Luca Rubegni
«Battagliero/un sepolcro al cimitero/ricoperto di lillà…», qualche giorno fa per caso mi è passata per radio questa canzone ( ascolto radio sovversive ed educate che ci volete fare ) e mai come adesso i CCCP mi risuonano attuali e presenti.
Io sto bene, fortunatamente non ho bisogno di curarmi dai grandi mali della vita che infestano questo secolo XXI, corrodendo e divorando tutto quello che ci ruota attorno. Dovrei parlare di arte ma non lo farò, non c’è molto da dire al riguardo. A New York piovono cubi d’oro massiccio, a Kiev le bombe; il che ben spiega la sanità mentale dell’Estremo Occidente, faro analgesico delle follie umane. L’arte non ci salva dalla guerra, ma di certo aiuta a capirla o forse ad accettarla per quello che è, ovvero un carattere somatico dell’uomo, subconscio sempre attento pronto a risvegliarsi e a mostrare il lato crudele e diabolico della razza umana. La guerra non si può eliminare, deve esserci. Estirparla dagli uomini vorrebbe dire eliminare tutta la specie umana in quanto il carattere bellicoso è eternamente coesistente in noi. Ogni giorno, nel quotidiano di tutti, si scatenano delle piccole guerre; siamo para bellum in qualsiasi azione ed in ogni pensiero che possano andare ad alterare il nostro equilibrio di vita.
L’arte fuoriesce come valvola di sfogo e di rifiuto a questo animalesco richiamo della violenza, seppure anche l’arte stessa sia violenta alle volte o abbia a che fare con la violenza. Diciamo però che dovremmo cercare di addomesticare la guerra o il desiderio verso la guerra, così finalmente da superare il limite dell’uomo moderno ed divenire l’ Übermensch tanto agognato da Nietzsche. Uomo sovra-uomo però, al di là di esso e della sua storia passata; creatura mossa da grazia divina ma al tempo stesso divina, così da sanare le diseguaglianze e le ingiustizie ed raggiungere l’apice massimo dello sviluppo: l’Uno in tutto ed il Tutto in uno.

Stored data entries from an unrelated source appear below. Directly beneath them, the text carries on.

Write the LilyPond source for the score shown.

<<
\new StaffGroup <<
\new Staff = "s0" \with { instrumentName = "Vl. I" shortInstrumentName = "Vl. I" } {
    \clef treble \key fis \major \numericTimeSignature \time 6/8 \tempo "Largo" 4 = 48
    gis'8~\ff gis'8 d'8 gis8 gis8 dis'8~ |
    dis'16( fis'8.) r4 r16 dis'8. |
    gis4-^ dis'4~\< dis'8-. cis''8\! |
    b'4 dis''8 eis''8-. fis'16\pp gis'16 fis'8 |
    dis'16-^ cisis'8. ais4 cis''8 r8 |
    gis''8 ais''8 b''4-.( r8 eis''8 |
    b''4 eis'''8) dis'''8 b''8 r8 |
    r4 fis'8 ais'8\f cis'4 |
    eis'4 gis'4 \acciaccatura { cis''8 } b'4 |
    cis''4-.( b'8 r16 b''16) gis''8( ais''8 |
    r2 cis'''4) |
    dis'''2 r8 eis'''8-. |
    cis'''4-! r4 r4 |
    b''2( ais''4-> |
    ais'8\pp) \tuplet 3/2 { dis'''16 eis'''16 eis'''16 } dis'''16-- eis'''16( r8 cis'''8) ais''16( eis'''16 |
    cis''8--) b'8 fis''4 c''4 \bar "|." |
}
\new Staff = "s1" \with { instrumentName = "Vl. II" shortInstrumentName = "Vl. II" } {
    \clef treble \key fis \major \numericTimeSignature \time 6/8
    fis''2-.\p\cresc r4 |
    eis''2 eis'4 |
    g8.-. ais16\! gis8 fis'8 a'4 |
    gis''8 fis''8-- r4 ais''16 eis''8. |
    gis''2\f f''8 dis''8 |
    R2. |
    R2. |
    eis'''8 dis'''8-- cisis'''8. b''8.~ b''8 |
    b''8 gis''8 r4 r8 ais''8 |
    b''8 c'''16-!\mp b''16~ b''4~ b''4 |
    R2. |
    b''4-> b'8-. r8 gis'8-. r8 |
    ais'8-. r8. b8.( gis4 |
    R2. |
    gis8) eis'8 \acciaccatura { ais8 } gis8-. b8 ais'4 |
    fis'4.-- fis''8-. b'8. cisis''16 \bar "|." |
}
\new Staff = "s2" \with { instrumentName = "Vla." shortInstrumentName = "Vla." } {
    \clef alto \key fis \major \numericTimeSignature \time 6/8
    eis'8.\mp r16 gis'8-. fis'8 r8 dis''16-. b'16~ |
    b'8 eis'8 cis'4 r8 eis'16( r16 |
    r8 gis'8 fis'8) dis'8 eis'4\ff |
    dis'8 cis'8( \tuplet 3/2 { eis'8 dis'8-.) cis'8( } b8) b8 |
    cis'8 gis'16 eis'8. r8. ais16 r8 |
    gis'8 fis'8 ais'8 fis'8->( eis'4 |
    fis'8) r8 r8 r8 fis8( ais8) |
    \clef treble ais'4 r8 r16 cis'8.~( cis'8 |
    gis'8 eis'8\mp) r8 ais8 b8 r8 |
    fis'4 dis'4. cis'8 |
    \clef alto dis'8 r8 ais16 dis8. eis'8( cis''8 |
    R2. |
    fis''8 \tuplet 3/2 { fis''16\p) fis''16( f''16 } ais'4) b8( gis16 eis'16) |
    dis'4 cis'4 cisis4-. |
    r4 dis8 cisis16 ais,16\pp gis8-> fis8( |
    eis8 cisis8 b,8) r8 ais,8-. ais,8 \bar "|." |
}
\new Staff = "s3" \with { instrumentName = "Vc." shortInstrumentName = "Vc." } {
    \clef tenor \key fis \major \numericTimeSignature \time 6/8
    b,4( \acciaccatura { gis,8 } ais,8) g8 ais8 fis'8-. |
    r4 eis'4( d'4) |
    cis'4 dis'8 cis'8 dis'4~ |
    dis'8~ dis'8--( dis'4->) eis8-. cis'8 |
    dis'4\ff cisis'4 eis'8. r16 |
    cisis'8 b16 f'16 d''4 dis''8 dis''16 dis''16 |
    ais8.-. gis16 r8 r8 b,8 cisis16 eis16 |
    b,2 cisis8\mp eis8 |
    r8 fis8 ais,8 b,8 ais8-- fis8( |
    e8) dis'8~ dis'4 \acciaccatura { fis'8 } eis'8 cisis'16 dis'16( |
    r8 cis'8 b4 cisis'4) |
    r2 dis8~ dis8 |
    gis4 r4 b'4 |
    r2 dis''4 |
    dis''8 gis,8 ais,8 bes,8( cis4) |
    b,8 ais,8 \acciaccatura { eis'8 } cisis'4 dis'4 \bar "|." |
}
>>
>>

Mi rendo conto di delirare, di sognare allucinato un’escatologia umana fin troppo perfetta, ma vorrei veramente poter pensare ad una coscienza collettiva che ci dia la possibilità di andare oltre la guerra, oltre la violenza e la morte. Due sere fa ho visto di fila i film dello Studio Ghibli “Howl’s Moving Castle” e “Nausicaä of the Valley of the Wind”, opere di animazione non proprio recenti ma di straordinaria fattura estetica e poetica a mio avviso, che se messo da parte il carattere fantastico e fiabesco si concentrano entrambi sulla ontologica necessità umana di desiderare la guerra. Le eroine e gli eroi di turno che cercano di fermare i bombardamenti, le invasioni, le armi di distruzione, sono la speranza interna a molti di noi di poter veramente fuoriuscire da questo circolo infinito di morte e distruzione. Ma sono solo cartoni, lungometraggi di fantasia, il loro messaggio di speranza non basta a purificare le nostre anime nere, per il momento si rimane ancora sul passo di guerra, soluzione più immediata alle incomprensioni ed alle complessità.

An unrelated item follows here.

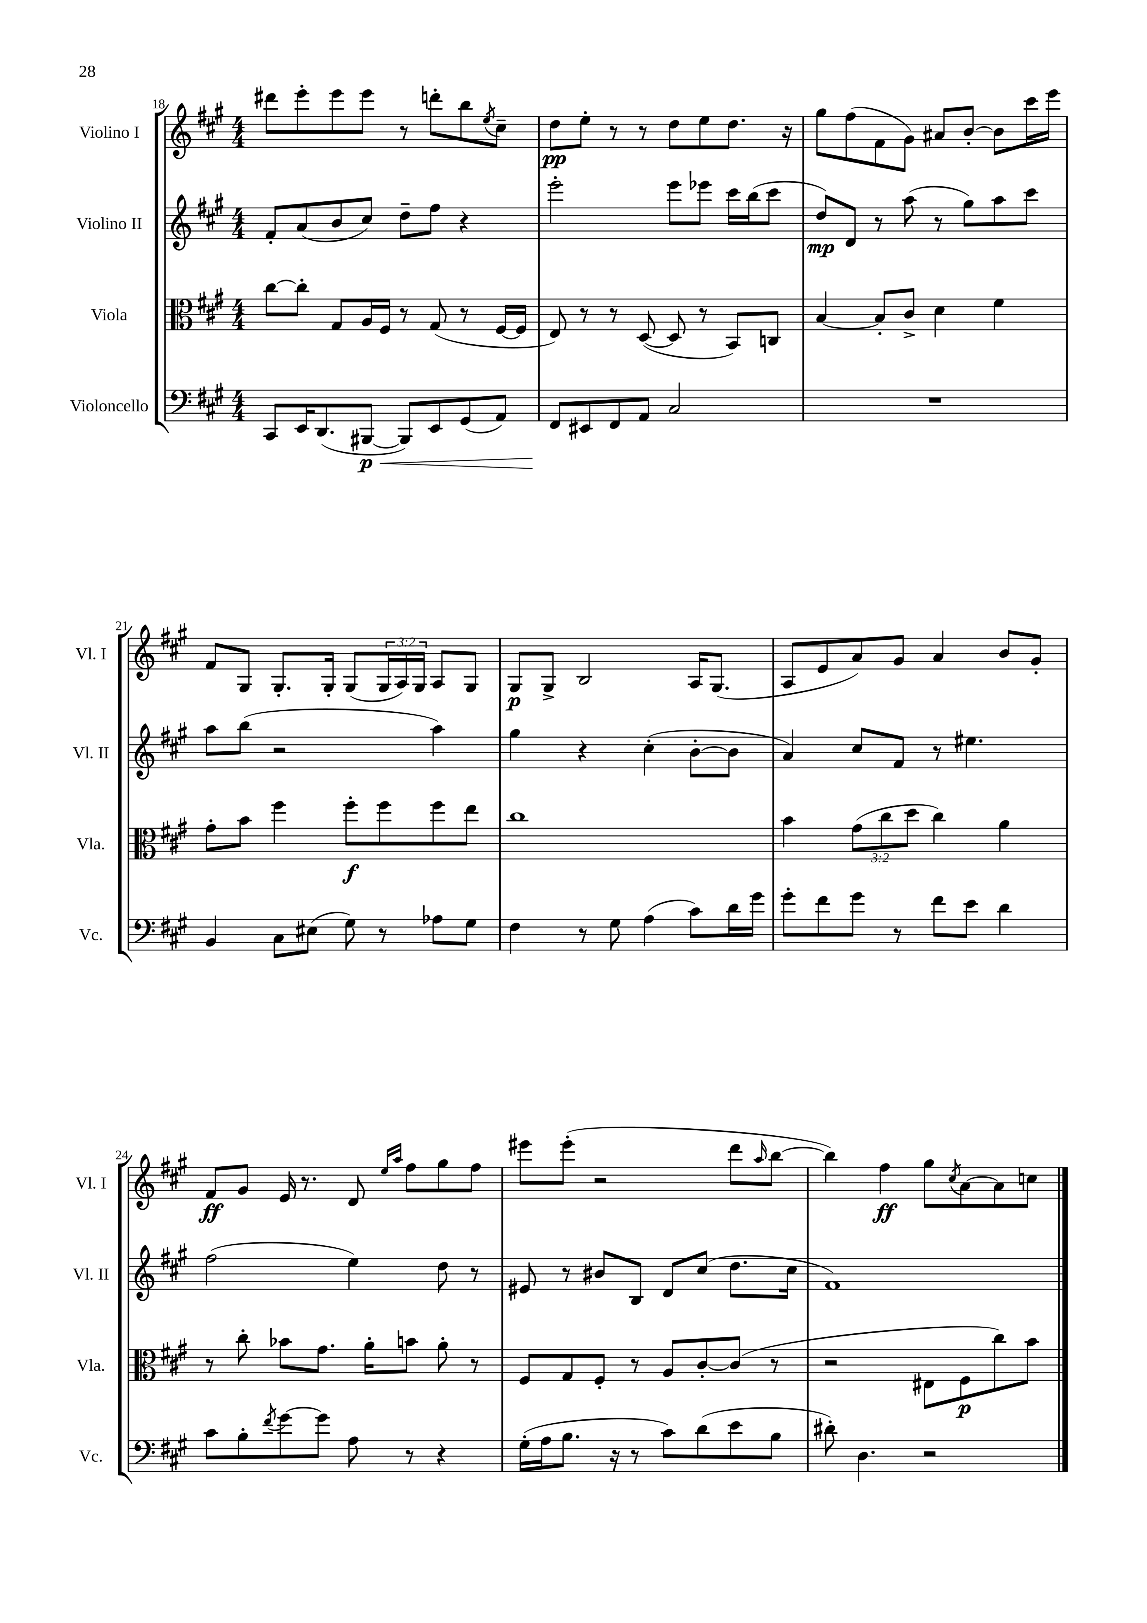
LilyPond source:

Durante la Prima Guerra Mondiale a Zurigo nasceva Dada, creatura formatasi dalla fusione di esuli, latitanti e fuggiaschi mitteleuropei contrari ad ogni logica capitalistico-borghese, e che nei loro caffè svizzeri si davano all’illogicità, al caricaturale, al folle ed al nonsense, tutti atteggiamenti evoluti della ragione umana, vette elevate da raggiungere, vere e proprie manifestazioni della sublime coscienza umana di poter astenersi dagli istinti violenti e sanguinolenti. Ma erano pochi ed erano poveri e lì sono rimasti, come tutti i veri artisti. L’arte non necessità di troppi riflettori, di troppo trucco; ad essa serve l’ombra e la riservatezza, solo così può emergere alla luce. Ad Odessa suonano le sirene antiaeree, i missili cadono sull’Ucraina, i civili scappano ed i russi invadono. Tutto parte del grande ciclo della storia: cambiano i costumi ed i protagonisti ma le storie sono sempre le stesse.
Ad Aprile del 1922 Stalin veniva eletto Segretario Generale del Partito Comunista, ed il 30
Dicembre dello stesso anno nasceva l’URSS. Buon centenario a tutti!